═════ DATASET EXCERPTS
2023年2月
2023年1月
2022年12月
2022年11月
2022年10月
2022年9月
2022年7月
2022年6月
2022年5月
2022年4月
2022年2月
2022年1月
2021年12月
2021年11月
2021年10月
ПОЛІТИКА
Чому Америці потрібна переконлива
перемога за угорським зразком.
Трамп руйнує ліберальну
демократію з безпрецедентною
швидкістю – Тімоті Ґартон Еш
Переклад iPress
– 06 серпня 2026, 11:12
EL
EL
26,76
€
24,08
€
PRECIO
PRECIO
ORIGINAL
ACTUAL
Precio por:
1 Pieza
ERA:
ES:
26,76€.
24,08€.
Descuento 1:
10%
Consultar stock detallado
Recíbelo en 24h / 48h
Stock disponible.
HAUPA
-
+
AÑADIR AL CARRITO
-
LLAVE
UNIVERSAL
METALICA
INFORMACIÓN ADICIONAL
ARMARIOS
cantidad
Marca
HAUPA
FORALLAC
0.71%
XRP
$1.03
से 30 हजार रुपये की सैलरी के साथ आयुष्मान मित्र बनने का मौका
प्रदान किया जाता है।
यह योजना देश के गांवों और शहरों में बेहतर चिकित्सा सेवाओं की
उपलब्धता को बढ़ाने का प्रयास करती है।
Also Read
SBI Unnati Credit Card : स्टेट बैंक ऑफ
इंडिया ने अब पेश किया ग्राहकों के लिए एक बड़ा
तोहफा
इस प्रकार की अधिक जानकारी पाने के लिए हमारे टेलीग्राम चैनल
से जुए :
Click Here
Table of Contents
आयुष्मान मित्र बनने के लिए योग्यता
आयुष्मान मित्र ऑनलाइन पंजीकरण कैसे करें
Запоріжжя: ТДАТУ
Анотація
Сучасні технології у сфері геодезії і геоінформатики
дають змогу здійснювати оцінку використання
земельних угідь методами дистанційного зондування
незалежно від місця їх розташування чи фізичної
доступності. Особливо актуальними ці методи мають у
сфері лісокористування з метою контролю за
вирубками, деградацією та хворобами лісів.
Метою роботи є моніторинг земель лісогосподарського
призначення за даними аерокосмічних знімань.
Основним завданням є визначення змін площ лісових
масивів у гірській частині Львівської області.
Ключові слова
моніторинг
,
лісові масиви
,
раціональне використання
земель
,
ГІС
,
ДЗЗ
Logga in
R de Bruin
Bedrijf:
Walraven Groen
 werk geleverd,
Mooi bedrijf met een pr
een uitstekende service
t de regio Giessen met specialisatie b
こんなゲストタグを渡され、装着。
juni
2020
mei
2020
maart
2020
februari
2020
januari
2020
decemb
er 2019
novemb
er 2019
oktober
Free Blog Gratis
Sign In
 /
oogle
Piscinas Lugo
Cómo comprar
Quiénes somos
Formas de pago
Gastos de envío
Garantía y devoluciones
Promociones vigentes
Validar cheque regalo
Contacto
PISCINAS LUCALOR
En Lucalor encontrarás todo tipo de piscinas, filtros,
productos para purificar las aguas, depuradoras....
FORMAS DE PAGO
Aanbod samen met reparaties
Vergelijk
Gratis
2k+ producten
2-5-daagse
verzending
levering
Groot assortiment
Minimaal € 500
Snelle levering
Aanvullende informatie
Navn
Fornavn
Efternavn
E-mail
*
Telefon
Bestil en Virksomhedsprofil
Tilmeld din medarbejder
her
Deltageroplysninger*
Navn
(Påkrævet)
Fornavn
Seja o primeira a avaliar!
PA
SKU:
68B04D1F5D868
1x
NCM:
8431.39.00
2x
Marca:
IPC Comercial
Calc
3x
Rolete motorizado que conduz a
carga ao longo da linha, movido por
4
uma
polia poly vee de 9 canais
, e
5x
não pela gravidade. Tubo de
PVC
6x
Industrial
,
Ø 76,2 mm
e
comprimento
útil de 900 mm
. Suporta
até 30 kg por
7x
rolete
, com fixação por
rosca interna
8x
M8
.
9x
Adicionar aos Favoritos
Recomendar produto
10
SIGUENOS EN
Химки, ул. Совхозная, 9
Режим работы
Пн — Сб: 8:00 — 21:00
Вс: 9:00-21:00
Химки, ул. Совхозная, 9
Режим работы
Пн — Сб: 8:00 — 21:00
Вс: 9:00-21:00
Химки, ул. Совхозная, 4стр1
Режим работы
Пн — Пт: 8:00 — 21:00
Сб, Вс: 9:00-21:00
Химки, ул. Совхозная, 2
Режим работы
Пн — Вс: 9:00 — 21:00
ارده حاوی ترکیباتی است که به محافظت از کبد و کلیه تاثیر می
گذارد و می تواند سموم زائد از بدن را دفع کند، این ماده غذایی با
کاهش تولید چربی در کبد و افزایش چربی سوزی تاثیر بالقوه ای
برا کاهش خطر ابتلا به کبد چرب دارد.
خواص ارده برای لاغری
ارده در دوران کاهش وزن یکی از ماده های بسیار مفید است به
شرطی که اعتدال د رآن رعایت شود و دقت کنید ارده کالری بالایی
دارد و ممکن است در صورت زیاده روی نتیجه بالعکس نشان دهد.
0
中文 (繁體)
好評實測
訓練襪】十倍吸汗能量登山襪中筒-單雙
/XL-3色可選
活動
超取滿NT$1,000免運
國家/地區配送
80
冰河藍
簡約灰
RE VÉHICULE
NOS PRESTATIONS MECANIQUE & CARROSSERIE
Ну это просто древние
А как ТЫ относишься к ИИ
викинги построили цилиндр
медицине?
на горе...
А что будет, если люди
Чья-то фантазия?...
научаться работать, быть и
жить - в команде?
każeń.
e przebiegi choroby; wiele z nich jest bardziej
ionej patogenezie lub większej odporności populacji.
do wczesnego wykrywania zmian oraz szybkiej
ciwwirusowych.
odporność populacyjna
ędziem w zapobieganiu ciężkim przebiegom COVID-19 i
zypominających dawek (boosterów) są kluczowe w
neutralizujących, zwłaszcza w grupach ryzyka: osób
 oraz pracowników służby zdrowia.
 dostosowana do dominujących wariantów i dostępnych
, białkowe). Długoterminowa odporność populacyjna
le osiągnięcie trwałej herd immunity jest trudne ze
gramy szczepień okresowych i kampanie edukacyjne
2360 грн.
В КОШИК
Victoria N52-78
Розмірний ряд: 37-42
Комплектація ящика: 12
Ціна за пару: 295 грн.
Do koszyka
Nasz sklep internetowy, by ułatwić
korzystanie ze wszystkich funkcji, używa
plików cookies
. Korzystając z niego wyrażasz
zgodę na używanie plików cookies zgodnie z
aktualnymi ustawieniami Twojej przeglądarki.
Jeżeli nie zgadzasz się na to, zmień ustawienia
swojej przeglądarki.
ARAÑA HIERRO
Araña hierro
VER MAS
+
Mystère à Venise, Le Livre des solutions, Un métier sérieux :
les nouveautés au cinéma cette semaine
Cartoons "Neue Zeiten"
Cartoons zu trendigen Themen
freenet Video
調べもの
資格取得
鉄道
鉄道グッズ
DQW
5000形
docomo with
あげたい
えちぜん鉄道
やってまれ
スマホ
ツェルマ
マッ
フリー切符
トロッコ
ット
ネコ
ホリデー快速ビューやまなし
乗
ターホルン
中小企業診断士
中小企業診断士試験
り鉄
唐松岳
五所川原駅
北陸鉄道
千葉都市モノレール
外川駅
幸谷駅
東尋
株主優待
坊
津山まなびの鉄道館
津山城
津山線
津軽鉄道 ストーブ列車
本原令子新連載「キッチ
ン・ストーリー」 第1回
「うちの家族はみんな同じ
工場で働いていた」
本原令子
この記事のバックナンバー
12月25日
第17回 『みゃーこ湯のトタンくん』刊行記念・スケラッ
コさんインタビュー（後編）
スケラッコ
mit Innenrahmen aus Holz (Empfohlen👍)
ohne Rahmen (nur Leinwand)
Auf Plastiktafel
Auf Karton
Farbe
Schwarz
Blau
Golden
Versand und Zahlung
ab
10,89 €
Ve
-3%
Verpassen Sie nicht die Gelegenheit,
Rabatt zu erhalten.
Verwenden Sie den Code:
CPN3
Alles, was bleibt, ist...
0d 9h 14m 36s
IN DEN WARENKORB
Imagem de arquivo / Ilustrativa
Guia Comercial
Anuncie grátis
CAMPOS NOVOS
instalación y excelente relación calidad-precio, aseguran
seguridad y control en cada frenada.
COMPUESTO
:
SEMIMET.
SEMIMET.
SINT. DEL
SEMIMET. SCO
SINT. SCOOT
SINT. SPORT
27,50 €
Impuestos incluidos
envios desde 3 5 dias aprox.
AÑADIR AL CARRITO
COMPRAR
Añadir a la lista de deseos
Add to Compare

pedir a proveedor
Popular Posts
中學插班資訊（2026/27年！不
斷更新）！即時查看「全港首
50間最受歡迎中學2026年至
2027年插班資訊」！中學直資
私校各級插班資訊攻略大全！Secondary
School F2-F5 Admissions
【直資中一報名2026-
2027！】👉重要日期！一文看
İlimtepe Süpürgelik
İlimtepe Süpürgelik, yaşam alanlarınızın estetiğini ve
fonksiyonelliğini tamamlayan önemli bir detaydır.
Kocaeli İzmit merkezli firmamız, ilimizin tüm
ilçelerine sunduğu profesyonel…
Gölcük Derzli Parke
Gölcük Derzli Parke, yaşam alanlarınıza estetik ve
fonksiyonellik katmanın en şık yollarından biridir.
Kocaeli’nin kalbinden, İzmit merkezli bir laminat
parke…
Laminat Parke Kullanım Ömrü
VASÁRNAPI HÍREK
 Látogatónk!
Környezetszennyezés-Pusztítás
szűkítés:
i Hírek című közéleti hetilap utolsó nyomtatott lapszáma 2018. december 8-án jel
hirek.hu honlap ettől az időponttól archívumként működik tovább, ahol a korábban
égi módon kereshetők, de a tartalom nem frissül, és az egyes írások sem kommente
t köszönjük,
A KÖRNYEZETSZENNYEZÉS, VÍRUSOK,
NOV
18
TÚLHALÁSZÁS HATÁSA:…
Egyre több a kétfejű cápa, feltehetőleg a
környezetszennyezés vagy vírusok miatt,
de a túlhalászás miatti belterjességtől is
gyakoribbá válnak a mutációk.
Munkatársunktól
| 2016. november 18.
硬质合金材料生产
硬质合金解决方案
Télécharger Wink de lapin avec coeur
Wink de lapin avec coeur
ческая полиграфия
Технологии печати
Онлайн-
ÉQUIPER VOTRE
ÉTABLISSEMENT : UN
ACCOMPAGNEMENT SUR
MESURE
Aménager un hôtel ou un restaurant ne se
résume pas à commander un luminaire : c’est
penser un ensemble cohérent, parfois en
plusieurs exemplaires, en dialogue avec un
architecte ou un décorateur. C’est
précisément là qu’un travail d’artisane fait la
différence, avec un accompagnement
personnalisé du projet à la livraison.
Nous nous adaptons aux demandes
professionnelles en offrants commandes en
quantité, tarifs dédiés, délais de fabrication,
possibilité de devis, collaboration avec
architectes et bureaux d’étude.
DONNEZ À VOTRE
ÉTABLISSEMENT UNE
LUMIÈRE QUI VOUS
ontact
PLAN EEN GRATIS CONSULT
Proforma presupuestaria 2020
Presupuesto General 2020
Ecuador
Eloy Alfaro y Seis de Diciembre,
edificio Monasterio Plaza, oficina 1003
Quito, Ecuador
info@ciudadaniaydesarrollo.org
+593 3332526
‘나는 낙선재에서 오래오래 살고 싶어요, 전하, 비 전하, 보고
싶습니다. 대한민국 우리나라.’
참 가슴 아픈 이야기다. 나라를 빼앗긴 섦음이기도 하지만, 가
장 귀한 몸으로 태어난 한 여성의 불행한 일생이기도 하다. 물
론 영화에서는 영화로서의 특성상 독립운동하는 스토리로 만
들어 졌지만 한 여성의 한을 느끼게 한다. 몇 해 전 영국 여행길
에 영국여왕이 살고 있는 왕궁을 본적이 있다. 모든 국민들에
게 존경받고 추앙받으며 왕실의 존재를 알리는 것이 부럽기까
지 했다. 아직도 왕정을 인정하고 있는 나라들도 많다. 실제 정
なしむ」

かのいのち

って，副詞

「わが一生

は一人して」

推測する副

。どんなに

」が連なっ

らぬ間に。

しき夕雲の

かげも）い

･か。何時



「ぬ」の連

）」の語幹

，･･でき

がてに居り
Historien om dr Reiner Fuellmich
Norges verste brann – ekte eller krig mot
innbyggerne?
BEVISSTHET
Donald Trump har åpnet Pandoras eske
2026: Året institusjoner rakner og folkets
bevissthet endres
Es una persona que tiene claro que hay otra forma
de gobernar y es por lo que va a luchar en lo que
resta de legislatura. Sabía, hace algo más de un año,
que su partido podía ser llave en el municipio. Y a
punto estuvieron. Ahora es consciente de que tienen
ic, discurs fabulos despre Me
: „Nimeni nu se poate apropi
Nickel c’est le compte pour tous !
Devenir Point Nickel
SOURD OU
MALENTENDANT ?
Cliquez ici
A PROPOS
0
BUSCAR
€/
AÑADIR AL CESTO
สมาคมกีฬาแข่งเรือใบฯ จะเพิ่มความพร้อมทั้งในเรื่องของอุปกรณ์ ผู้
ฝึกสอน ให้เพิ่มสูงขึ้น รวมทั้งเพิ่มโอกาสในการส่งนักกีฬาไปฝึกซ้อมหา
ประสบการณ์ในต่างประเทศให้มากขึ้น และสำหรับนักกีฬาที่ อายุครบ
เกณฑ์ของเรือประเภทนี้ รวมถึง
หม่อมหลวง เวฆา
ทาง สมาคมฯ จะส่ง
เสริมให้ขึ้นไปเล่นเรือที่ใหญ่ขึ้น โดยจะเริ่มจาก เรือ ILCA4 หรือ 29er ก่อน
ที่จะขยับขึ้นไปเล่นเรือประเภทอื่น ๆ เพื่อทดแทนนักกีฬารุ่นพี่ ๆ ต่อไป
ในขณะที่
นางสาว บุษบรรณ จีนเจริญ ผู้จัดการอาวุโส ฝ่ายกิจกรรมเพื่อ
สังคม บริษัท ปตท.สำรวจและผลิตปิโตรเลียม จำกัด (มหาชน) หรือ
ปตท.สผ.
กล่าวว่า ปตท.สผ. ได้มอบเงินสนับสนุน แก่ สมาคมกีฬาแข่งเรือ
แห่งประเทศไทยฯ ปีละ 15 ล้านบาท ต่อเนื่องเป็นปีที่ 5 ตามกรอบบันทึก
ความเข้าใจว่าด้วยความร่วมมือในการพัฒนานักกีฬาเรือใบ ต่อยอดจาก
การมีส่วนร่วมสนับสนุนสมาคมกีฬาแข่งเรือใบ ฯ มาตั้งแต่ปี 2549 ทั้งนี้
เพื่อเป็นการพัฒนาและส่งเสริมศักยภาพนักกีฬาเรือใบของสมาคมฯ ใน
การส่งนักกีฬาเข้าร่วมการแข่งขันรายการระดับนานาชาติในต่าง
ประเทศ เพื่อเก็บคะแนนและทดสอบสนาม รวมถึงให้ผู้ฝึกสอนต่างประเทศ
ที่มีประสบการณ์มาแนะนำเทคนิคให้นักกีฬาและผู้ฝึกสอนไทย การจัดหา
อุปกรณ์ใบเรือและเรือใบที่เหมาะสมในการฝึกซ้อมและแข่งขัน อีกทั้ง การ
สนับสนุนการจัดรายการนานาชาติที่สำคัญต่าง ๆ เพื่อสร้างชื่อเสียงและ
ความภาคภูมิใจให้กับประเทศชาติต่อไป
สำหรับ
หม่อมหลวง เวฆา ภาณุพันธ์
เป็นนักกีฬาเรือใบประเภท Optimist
══════════
__EXERCISE DETAILS__
Copy out every line of the data in which the word "Wink" is found.

__TASK SOLUTION__
Télécharger Wink de lapin avec coeur
Wink de lapin avec coeur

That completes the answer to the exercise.